Given problem: Print every line of the records below word for word, in the same order.

☆ ☆ ☆ ☆

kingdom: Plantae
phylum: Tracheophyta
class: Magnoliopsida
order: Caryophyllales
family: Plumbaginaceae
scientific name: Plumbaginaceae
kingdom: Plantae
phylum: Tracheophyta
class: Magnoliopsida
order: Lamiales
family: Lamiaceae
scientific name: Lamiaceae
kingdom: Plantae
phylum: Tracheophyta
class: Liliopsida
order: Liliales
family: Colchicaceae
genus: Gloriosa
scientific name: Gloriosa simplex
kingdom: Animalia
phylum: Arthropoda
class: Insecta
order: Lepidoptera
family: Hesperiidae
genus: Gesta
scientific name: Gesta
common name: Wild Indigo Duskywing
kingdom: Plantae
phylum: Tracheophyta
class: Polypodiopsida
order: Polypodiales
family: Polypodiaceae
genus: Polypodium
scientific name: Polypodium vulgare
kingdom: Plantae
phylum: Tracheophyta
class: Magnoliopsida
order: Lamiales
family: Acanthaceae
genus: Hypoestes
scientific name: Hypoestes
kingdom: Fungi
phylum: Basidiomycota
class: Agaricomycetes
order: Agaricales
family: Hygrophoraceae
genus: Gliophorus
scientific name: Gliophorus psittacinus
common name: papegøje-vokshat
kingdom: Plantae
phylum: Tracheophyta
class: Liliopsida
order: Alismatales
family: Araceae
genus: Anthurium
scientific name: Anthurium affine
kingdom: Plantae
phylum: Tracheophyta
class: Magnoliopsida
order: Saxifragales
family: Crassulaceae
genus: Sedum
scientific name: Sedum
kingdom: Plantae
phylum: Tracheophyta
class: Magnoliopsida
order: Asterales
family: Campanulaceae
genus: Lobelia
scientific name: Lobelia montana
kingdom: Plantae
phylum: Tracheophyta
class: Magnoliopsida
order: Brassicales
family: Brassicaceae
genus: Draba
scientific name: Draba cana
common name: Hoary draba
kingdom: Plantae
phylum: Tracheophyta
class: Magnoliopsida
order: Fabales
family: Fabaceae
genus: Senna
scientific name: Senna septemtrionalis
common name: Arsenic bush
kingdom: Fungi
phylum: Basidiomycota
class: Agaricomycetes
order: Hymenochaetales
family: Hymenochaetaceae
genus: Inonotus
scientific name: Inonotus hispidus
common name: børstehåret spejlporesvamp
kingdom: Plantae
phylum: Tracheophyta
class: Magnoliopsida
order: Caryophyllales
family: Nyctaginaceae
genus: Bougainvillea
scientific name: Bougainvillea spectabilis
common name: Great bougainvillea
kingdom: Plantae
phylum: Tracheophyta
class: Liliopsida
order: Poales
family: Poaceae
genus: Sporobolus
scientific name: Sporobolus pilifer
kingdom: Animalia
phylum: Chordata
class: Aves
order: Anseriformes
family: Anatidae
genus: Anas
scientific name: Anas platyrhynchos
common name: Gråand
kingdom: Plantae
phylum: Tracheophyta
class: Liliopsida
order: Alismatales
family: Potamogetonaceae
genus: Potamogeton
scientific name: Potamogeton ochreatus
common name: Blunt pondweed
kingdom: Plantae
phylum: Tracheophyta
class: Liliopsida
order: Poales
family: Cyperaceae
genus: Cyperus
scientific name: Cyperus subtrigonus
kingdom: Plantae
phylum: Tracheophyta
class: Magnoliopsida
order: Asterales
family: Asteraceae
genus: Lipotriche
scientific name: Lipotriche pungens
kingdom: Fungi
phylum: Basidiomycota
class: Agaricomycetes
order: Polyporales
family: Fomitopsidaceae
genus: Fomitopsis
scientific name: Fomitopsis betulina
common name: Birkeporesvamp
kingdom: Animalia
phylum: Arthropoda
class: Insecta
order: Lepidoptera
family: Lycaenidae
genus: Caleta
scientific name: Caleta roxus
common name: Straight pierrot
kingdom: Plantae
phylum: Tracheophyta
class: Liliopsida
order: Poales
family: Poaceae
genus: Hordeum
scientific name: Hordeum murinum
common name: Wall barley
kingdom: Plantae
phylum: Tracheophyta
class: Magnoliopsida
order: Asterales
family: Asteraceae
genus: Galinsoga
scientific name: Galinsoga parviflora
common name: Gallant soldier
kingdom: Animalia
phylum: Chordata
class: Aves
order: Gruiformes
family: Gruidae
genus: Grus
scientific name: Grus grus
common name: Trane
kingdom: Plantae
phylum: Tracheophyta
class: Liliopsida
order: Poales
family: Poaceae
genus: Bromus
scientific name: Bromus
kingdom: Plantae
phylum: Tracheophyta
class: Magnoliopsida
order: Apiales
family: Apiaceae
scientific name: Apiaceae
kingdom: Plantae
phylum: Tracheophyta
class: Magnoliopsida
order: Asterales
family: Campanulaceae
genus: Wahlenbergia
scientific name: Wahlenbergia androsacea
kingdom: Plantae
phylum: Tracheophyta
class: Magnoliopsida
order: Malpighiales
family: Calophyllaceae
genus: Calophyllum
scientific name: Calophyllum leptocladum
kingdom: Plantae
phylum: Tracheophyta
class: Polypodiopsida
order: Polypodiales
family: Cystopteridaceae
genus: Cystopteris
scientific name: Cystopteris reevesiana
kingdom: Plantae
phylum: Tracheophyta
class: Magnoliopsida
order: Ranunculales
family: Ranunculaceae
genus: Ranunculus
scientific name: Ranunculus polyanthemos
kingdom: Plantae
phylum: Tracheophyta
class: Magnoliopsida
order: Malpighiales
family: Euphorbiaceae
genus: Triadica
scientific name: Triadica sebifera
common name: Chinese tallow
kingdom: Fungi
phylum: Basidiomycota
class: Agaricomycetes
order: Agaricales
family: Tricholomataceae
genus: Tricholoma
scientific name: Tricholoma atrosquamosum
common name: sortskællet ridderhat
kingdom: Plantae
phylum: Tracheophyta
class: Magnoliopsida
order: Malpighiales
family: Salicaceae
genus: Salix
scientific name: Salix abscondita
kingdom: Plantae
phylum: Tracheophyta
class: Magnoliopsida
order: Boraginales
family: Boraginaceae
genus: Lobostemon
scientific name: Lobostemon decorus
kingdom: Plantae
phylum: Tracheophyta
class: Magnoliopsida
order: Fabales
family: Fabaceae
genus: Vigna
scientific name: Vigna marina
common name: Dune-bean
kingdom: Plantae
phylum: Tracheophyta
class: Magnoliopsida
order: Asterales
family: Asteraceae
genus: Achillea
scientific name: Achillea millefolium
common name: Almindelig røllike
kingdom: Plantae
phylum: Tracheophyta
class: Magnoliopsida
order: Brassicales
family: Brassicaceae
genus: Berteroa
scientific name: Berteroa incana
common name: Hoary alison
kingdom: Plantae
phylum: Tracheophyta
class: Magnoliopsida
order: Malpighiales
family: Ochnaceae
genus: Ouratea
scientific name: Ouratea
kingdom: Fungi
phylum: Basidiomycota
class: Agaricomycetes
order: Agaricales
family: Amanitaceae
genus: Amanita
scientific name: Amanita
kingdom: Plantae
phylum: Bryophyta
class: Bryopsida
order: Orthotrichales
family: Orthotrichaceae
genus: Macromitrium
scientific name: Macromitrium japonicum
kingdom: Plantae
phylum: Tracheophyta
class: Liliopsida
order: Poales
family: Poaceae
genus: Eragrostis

☆ ☆ ☆ ☆

Final answer:
kingdom: Plantae
phylum: Tracheophyta
class: Magnoliopsida
order: Caryophyllales
family: Plumbaginaceae
scientific name: Plumbaginaceae
kingdom: Plantae
phylum: Tracheophyta
class: Magnoliopsida
order: Lamiales
family: Lamiaceae
scientific name: Lamiaceae
kingdom: Plantae
phylum: Tracheophyta
class: Liliopsida
order: Liliales
family: Colchicaceae
genus: Gloriosa
scientific name: Gloriosa simplex
kingdom: Animalia
phylum: Arthropoda
class: Insecta
order: Lepidoptera
family: Hesperiidae
genus: Gesta
scientific name: Gesta
common name: Wild Indigo Duskywing
kingdom: Plantae
phylum: Tracheophyta
class: Polypodiopsida
order: Polypodiales
family: Polypodiaceae
genus: Polypodium
scientific name: Polypodium vulgare
kingdom: Plantae
phylum: Tracheophyta
class: Magnoliopsida
order: Lamiales
family: Acanthaceae
genus: Hypoestes
scientific name: Hypoestes
kingdom: Fungi
phylum: Basidiomycota
class: Agaricomycetes
order: Agaricales
family: Hygrophoraceae
genus: Gliophorus
scientific name: Gliophorus psittacinus
common name: papegøje-vokshat
kingdom: Plantae
phylum: Tracheophyta
class: Liliopsida
order: Alismatales
family: Araceae
genus: Anthurium
scientific name: Anthurium affine
kingdom: Plantae
phylum: Tracheophyta
class: Magnoliopsida
order: Saxifragales
family: Crassulaceae
genus: Sedum
scientific name: Sedum
kingdom: Plantae
phylum: Tracheophyta
class: Magnoliopsida
order: Asterales
family: Campanulaceae
genus: Lobelia
scientific name: Lobelia montana
kingdom: Plantae
phylum: Tracheophyta
class: Magnoliopsida
order: Brassicales
family: Brassicaceae
genus: Draba
scientific name: Draba cana
common name: Hoary draba
kingdom: Plantae
phylum: Tracheophyta
class: Magnoliopsida
order: Fabales
family: Fabaceae
genus: Senna
scientific name: Senna septemtrionalis
common name: Arsenic bush
kingdom: Fungi
phylum: Basidiomycota
class: Agaricomycetes
order: Hymenochaetales
family: Hymenochaetaceae
genus: Inonotus
scientific name: Inonotus hispidus
common name: børstehåret spejlporesvamp
kingdom: Plantae
phylum: Tracheophyta
class: Magnoliopsida
order: Caryophyllales
family: Nyctaginaceae
genus: Bougainvillea
scientific name: Bougainvillea spectabilis
common name: Great bougainvillea
kingdom: Plantae
phylum: Tracheophyta
class: Liliopsida
order: Poales
family: Poaceae
genus: Sporobolus
scientific name: Sporobolus pilifer
kingdom: Animalia
phylum: Chordata
class: Aves
order: Anseriformes
family: Anatidae
genus: Anas
scientific name: Anas platyrhynchos
common name: Gråand
kingdom: Plantae
phylum: Tracheophyta
class: Liliopsida
order: Alismatales
family: Potamogetonaceae
genus: Potamogeton
scientific name: Potamogeton ochreatus
common name: Blunt pondweed
kingdom: Plantae
phylum: Tracheophyta
class: Liliopsida
order: Poales
family: Cyperaceae
genus: Cyperus
scientific name: Cyperus subtrigonus
kingdom: Plantae
phylum: Tracheophyta
class: Magnoliopsida
order: Asterales
family: Asteraceae
genus: Lipotriche
scientific name: Lipotriche pungens
kingdom: Fungi
phylum: Basidiomycota
class: Agaricomycetes
order: Polyporales
family: Fomitopsidaceae
genus: Fomitopsis
scientific name: Fomitopsis betulina
common name: Birkeporesvamp
kingdom: Animalia
phylum: Arthropoda
class: Insecta
order: Lepidoptera
family: Lycaenidae
genus: Caleta
scientific name: Caleta roxus
common name: Straight pierrot
kingdom: Plantae
phylum: Tracheophyta
class: Liliopsida
order: Poales
family: Poaceae
genus: Hordeum
scientific name: Hordeum murinum
common name: Wall barley
kingdom: Plantae
phylum: Tracheophyta
class: Magnoliopsida
order: Asterales
family: Asteraceae
genus: Galinsoga
scientific name: Galinsoga parviflora
common name: Gallant soldier
kingdom: Animalia
phylum: Chordata
class: Aves
order: Gruiformes
family: Gruidae
genus: Grus
scientific name: Grus grus
common name: Trane
kingdom: Plantae
phylum: Tracheophyta
class: Liliopsida
order: Poales
family: Poaceae
genus: Bromus
scientific name: Bromus
kingdom: Plantae
phylum: Tracheophyta
class: Magnoliopsida
order: Apiales
family: Apiaceae
scientific name: Apiaceae
kingdom: Plantae
phylum: Tracheophyta
class: Magnoliopsida
order: Asterales
family: Campanulaceae
genus: Wahlenbergia
scientific name: Wahlenbergia androsacea
kingdom: Plantae
phylum: Tracheophyta
class: Magnoliopsida
order: Malpighiales
family: Calophyllaceae
genus: Calophyllum
scientific name: Calophyllum leptocladum
kingdom: Plantae
phylum: Tracheophyta
class: Polypodiopsida
order: Polypodiales
family: Cystopteridaceae
genus: Cystopteris
scientific name: Cystopteris reevesiana
kingdom: Plantae
phylum: Tracheophyta
class: Magnoliopsida
order: Ranunculales
family: Ranunculaceae
genus: Ranunculus
scientific name: Ranunculus polyanthemos
kingdom: Plantae
phylum: Tracheophyta
class: Magnoliopsida
order: Malpighiales
family: Euphorbiaceae
genus: Triadica
scientific name: Triadica sebifera
common name: Chinese tallow
kingdom: Fungi
phylum: Basidiomycota
class: Agaricomycetes
order: Agaricales
family: Tricholomataceae
genus: Tricholoma
scientific name: Tricholoma atrosquamosum
common name: sortskællet ridderhat
kingdom: Plantae
phylum: Tracheophyta
class: Magnoliopsida
order: Malpighiales
family: Salicaceae
genus: Salix
scientific name: Salix abscondita
kingdom: Plantae
phylum: Tracheophyta
class: Magnoliopsida
order: Boraginales
family: Boraginaceae
genus: Lobostemon
scientific name: Lobostemon decorus
kingdom: Plantae
phylum: Tracheophyta
class: Magnoliopsida
order: Fabales
family: Fabaceae
genus: Vigna
scientific name: Vigna marina
common name: Dune-bean
kingdom: Plantae
phylum: Tracheophyta
class: Magnoliopsida
order: Asterales
family: Asteraceae
genus: Achillea
scientific name: Achillea millefolium
common name: Almindelig røllike
kingdom: Plantae
phylum: Tracheophyta
class: Magnoliopsida
order: Brassicales
family: Brassicaceae
genus: Berteroa
scientific name: Berteroa incana
common name: Hoary alison
kingdom: Plantae
phylum: Tracheophyta
class: Magnoliopsida
order: Malpighiales
family: Ochnaceae
genus: Ouratea
scientific name: Ouratea
kingdom: Fungi
phylum: Basidiomycota
class: Agaricomycetes
order: Agaricales
family: Amanitaceae
genus: Amanita
scientific name: Amanita
kingdom: Plantae
phylum: Bryophyta
class: Bryopsida
order: Orthotrichales
family: Orthotrichaceae
genus: Macromitrium
scientific name: Macromitrium japonicum
kingdom: Plantae
phylum: Tracheophyta
class: Liliopsida
order: Poales
family: Poaceae
genus: Eragrostis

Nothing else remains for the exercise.